En observant les cartes postales des 4 villages de la vallée de la Riolle j’ai observé que pour Bournan et La Chapelle Blanche Saint Martin, au moins, les pompes à essence, dans les années 30, 40 ou même 50, du siècle précédent, étaient installées au centre de la commune, quasiment sur la place principale, en terrasse de café. Peut être en était-il de même à Civray et Sepmes, mais je ne dispose pas de cartes postales qui le montreraient. (Fig 1 et 2)
Aujourd’hui, la situation est tout simplement inimaginable. Pour de multiples raisons que je voudrais explorer car elles montrent à quel point notre monde est différent de celui qui est illustré sur les photos ci dessus. Antagoniste même.
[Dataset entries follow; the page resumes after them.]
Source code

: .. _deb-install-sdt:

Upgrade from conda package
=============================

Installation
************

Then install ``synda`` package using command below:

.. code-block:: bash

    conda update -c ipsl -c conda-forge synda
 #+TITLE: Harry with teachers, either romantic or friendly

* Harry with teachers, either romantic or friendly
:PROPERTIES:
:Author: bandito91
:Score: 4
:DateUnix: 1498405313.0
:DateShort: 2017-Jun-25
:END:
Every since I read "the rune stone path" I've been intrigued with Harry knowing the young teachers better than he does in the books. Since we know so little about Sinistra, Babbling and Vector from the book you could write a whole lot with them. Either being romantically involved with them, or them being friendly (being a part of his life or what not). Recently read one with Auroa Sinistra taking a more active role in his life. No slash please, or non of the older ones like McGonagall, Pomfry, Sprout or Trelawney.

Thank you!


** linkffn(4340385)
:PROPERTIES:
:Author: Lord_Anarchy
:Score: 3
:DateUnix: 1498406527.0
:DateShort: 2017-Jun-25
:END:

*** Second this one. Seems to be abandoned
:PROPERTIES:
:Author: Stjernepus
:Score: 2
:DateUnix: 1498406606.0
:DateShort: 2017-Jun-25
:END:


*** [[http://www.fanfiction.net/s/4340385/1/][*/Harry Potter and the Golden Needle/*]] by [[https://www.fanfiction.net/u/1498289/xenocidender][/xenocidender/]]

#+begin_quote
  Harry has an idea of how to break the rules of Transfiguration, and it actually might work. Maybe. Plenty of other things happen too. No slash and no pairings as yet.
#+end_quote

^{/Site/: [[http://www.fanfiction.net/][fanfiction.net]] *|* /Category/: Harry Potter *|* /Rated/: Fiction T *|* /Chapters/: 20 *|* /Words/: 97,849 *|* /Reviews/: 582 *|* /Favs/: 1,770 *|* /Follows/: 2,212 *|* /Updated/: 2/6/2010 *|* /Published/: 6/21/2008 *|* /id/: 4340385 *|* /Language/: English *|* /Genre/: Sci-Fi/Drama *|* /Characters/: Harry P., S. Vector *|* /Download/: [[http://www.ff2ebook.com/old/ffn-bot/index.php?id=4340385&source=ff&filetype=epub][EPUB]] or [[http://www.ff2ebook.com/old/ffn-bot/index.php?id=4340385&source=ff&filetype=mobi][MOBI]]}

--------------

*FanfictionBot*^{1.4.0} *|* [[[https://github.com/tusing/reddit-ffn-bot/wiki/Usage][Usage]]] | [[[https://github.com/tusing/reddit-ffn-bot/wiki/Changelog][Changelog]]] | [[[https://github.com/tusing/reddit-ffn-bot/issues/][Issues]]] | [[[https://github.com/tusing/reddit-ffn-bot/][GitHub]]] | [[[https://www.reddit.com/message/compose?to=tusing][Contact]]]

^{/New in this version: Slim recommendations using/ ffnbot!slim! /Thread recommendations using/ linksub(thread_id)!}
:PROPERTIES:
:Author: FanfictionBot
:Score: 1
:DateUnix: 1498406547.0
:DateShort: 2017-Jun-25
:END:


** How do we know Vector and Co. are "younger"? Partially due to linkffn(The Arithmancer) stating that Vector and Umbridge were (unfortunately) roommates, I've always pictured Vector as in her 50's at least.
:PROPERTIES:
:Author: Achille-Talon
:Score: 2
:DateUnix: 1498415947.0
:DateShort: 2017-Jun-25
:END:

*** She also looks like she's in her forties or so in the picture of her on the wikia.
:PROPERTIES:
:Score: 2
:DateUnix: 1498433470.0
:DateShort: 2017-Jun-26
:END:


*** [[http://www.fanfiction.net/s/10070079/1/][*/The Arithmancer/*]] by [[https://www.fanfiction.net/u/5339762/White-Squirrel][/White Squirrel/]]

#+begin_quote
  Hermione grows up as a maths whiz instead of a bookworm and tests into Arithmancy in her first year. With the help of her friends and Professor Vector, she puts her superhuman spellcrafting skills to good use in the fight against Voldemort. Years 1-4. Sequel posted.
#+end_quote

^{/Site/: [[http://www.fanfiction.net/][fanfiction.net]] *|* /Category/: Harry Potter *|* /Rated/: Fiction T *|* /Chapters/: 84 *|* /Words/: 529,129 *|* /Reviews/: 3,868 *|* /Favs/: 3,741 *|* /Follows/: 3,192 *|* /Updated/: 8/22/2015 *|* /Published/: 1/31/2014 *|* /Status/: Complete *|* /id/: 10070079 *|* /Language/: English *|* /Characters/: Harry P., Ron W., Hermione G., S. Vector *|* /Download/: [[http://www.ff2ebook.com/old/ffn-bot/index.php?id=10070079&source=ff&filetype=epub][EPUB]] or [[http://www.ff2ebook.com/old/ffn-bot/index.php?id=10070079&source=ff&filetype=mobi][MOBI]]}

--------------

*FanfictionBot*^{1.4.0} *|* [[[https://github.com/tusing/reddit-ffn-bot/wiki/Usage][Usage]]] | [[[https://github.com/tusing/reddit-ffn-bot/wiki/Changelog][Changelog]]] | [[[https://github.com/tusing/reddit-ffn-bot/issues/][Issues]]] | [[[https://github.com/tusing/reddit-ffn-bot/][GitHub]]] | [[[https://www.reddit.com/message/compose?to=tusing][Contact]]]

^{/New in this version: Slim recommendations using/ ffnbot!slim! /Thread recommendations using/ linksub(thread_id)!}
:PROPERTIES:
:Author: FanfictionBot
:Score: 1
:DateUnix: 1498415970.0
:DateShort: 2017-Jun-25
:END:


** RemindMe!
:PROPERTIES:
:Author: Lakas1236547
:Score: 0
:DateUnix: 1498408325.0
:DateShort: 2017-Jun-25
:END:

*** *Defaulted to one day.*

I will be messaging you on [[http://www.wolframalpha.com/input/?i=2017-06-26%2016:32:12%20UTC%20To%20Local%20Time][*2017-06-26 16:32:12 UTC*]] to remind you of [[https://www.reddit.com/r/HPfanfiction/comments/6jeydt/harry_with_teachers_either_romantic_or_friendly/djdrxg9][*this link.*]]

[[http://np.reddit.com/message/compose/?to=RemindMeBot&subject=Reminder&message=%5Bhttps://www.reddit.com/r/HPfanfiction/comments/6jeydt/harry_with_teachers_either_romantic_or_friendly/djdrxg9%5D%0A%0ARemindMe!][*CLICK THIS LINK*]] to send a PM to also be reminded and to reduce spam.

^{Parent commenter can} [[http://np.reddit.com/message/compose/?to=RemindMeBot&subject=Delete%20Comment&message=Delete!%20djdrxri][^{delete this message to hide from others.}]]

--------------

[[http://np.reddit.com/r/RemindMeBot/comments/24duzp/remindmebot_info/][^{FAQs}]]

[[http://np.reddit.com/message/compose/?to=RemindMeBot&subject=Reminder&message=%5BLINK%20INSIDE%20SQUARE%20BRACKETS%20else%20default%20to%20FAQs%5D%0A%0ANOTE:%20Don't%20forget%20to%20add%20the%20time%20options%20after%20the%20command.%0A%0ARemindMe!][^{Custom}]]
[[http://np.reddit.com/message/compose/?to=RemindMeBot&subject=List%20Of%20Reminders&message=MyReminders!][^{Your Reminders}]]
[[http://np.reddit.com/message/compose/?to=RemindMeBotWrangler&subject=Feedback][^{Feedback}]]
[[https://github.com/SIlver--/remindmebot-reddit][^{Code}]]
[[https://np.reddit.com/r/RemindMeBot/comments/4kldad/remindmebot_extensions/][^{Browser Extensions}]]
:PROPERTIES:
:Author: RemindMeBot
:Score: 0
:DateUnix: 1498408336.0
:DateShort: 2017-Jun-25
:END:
1- Pour qu’une pompe à essence donne satisfaction en étant installée au centre du village, sur la route principale, c’est parce qu’elle était peu utilisée. Sinon il y aurait eu des queues de véhicules en train d’attendre d’être servis; d’autant que ces pompes étaient manuelles. Les véhicules étaient donc rares, alors que de nos jours chaque famille en utilise un ou deux quotidiennement. On en déduit donc que la rareté des véhicules était liée au fait que la population, dans sa plus grande part, travaillait et vivait à proximité immédiate du village.
2- Pour qu’une pompe à essence soit installée au ras de la vitrine d’un hôtel restaurant ou d’un café, c’est que l’utilisation des véhicules est liée aux notions de loisir, convivialité et de temps libre. Impensable aujourd’hui: la voiture est un outil de travail pour l’utilisation duquel la consommation d’alcool est interdite. Aux quelques véhicules servis autrefois, et dont on imagine bien le conducteur boire un canon au café avec ses copains après avoir fait le plein, ont succédé les centaines de véhicules pressés, dont aucun ne s’arrête. Ces pompes du centre ville disent aussi que notre notion du temps a changé.
3- La proximité du bar et de la pompe à essence nous dit aussi des choses sur les changements intervenus en terme de santé et de responsabilité; combien d’accidents graves consécutifs à ces « petits coups » sur le coin du bar? D’autant que les véhicules n’étaient pas conçus en fonction de normes de sécurité. Aujourd’hui, les pompes à essence ont généré sur les autoroutes des stations service qui sont de véritables supérettes, où l’on trouve tout ce qu’il faut pour se restaurer, de détendre, et parfois dormir. Mais pas d’alcool.
4- On voit bien sur ces cartes postales que les véhicules à essence, même s’ils sont accueillis en centre des villages, ne sont que des objets « extérieurs », sympathiques mais incongrus: le village reste d’abord à ses habitants qui s’affichent sur la photo. Le village c’est eux. Aucune trace de passage piéton…Aujourd’hui des passages piétons, des plots, des faux tricolores ou des rehaussements de chaussée, tentent désespérément de réserver quelques moments pour le passage des habitants ou des derniers usagers du village. La voiture est reine. Les villages ont été modifiés pour que les véhicules puissent les emprunter, en y perdant le moins de temps possible, sans y laisser d’argent ou presque: l’essence, le p’tit noir, la nuitée et autres services…tout ça c’est perdu. Les véhicules sont les nouveaux « habitants » des villages de la Riolle. Les citoyens, eux, on ne les voit plus.
5- Les véhicules ont pris le dessus, mais les carburants ont été mis en périphérie des villes à Loches, Sainte-Maure, Descartes, Ligueil…comme la plupart des commerces. La pompe à essence a non seulement quitté le coeur des villages, mais elle est devenue le centre d’espaces distants et privés, alors qu’elles avaient été installées au centre des espaces publics locaux. Le triomphe de l’individualisme s’observe là aussi.
Il ne s’agit pas pour moi de tomber dans la trop simple formule du « c’était mieux avant » qui serait un affront à toutes les peines et difficultés qu’ont vécues les générations qui nous ont précédé.
Mais quand même, ne peut-on pas espérer que nos villages soient un peu soustraits au trafic automobile, et permettent à la plus grande part de ses habitants de travailler sur place, et de s’y côtoyer pour retrouver la notion du temps et de la collectivité à échelle humaine?
La mutation qu’on nous prédit pour 2035 avec la suppression des moteurs utilisant les carburants fossiles, favorisera-telle une amélioration de la vie de nos villages ou aggravera-telle les ruptures signalées?